Objet(s) de commun : Ordo-communalisme,  Ordo-libéralisme  Enjeu(x) : Communs et État,  Partenariat public commun,  Théories des communs  


Métadonnées

Auteur(s) DESGOUTTES Jules
Date de création 2024-06-11
Date de publication 2024-06-18
Langue du contenu FR
Pays France
Média Article


Article

Je me permets de réagir un peu spontanément à l’idée d’un « ordo-commonalisme ». L’ordo-libéralisme, c’est un compromis stato-marchand où l’Etat s'emploie à configurer normativement la société civile de manière à ce qu’elle réponde aux exigences d’un idéal de Marché. Pour pouvoir faire ça, il faut un rapport de force en faveur du marché (comme en Allemagne de l'Ouest après la 2è guerre, parce que l’Etat allemand était nazi et se trouve déconsidéré, mais aussi parce que les nazis ont affaibli l’Etat allemand, notamment à travers la politique des agences, et enfin que les forces de libération sont libérales). Donc l’ordo-libéralisme, c’est un constructivisme social porté par un idéal de Marché. Qu’est-ce que pourrait être un ordo-commonalisme de ce point de vue là ? Les communs constituent tout sauf un sujet collectif comparable au pouvoir économique, et susceptible de contraindre l’Etat à un tel effort normatif. Une hypothèse pour constituer des contre-pouvoir ou un sujet politique, certainement. Mais pour constituer une norme de l’action publique susceptible de commander à l’Etat ?

Donc les deux questions qui sont les miennes ici, c’est qui et comment : 1) quel pouvoir est capable de mettre l’Etat au service des communs, comme il est proposé ici ? 2) les communs sont-ils susceptibles de nourrir un tel projet constructiviste-étatique ?

**Étapes de l'exercice**:
**A.** Dans l'extrait sur l'ordo-commonalisme, quelle définition est donnée de l'ordo-libéralisme ?
**B.** Reproduisez tel quel, dans l'extrait sur l'ordo-commonalisme, tout le passage qui va de « Donc les deux » jusqu'à « tel projet constructiviste-étatique ? ».
**C.** Prolongez l'extrait sur l'ordo-commonalisme en reprenant là où il s'arrête.

**Liste des lignes**:

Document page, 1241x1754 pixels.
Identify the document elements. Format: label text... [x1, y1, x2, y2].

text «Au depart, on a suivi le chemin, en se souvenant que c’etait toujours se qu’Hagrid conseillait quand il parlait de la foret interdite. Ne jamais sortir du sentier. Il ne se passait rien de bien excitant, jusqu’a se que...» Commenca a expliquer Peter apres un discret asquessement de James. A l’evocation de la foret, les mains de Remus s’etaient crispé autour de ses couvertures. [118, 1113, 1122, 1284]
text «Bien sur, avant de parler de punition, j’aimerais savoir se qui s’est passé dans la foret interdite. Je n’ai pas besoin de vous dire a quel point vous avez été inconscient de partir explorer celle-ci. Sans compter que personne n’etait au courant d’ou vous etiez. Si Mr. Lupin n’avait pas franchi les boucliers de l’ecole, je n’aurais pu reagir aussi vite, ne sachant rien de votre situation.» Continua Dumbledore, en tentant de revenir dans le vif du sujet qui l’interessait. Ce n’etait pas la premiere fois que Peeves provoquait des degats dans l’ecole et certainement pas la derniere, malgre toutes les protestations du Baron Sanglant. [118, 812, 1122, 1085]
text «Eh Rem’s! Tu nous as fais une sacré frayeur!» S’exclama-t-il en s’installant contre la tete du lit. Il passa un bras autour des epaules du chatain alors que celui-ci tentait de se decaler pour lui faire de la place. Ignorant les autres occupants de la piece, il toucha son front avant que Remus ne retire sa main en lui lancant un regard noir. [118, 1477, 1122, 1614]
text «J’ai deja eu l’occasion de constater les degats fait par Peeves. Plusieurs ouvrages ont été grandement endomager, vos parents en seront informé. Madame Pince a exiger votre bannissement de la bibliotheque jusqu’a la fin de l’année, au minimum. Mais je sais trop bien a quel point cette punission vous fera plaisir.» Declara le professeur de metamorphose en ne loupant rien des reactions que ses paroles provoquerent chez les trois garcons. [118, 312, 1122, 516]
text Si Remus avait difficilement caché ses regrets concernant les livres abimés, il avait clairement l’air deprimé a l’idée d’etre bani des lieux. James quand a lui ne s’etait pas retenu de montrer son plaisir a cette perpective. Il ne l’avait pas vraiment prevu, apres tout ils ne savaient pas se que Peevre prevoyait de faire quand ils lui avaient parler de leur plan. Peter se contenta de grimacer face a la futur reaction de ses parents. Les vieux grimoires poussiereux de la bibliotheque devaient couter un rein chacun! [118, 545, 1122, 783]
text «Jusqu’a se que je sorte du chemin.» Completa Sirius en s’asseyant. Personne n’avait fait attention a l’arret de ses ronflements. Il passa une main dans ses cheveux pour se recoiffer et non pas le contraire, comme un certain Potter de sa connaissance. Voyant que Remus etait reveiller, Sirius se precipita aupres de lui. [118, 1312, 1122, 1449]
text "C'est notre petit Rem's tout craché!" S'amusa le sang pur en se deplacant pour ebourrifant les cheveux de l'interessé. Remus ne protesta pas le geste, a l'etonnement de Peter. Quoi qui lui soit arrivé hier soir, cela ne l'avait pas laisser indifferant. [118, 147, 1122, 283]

**Résultats de l'exercice**:
**A.** C'est un compromis stato-marchand où l'État s'emploie à configurer normativement la société civile pour qu'elle réponde aux exigences d'un idéal de Marché.

**B.**
Donc les deux questions qui sont les miennes ici, c’est qui et comment : 1) quel pouvoir est capable de mettre l’Etat au service des communs, comme il est proposé ici ? 2) les communs sont-ils susceptibles de nourrir un tel projet constructiviste-étatique ?

**C.**
Que des acteurs publics s’emparent des communs pour transformer l’action publique - et a minima pour résister aux transformations en cours, et notamment à la liquidation de l’Etat social -, pourquoi pas. Une alliance à cet endroit est possible, notamment dans la perspective désormais urgente de faire front (populaire) contre l’extrème-droite. Mais il me semble alors nécessaire de convoquer d’abord la dimension oppositionnelle des pratiques de communs - et celle-ci me parait remarquablement absente du texte, au profit d’une approche qu’on pourrait dire « positive ».

D’autre part, à négliger, dans une hypothèse « ordocommonaliste » , la question de savoir qui est susceptible de substituer le marché par les communs (et depuis quel rapport de force), on risque tout de même très vite de se retrouver dans une opération de ripolinage où le marché se déguise en communs pour se rendre plus acceptable (l’engouement récent pour les tiers-lieux est largement traversé par ce genre de phénomènes - voir du côté du groupe SOS et de la doctrine portée par Borello d’un soi-disant « capitalisme d’intérêt général ») ; ou alors en un voeu pieu, reposant seulement sur la bonne volonté de chacun (les deux étant compatibles, voir l’entrepreneuriat social - après tout, la bonne volonté est l’apanage des classes supérieures. Elle leur donne à elles-mêmes le sentiment de liberté sur lequel elles fondent la croyance dans leur supériorité).

Et en effet, «  La croyance dans les vertus du marché n’est pas complétement infondée. » lit-on dans l’article. Ce n’est pas rassurant, quand on pense au contraire que cette croyance est une folie qui précipite l’ensemble de notre espèce humaine vers sa perte… (qui doute que l'anthropocène soit un capitalocène ?)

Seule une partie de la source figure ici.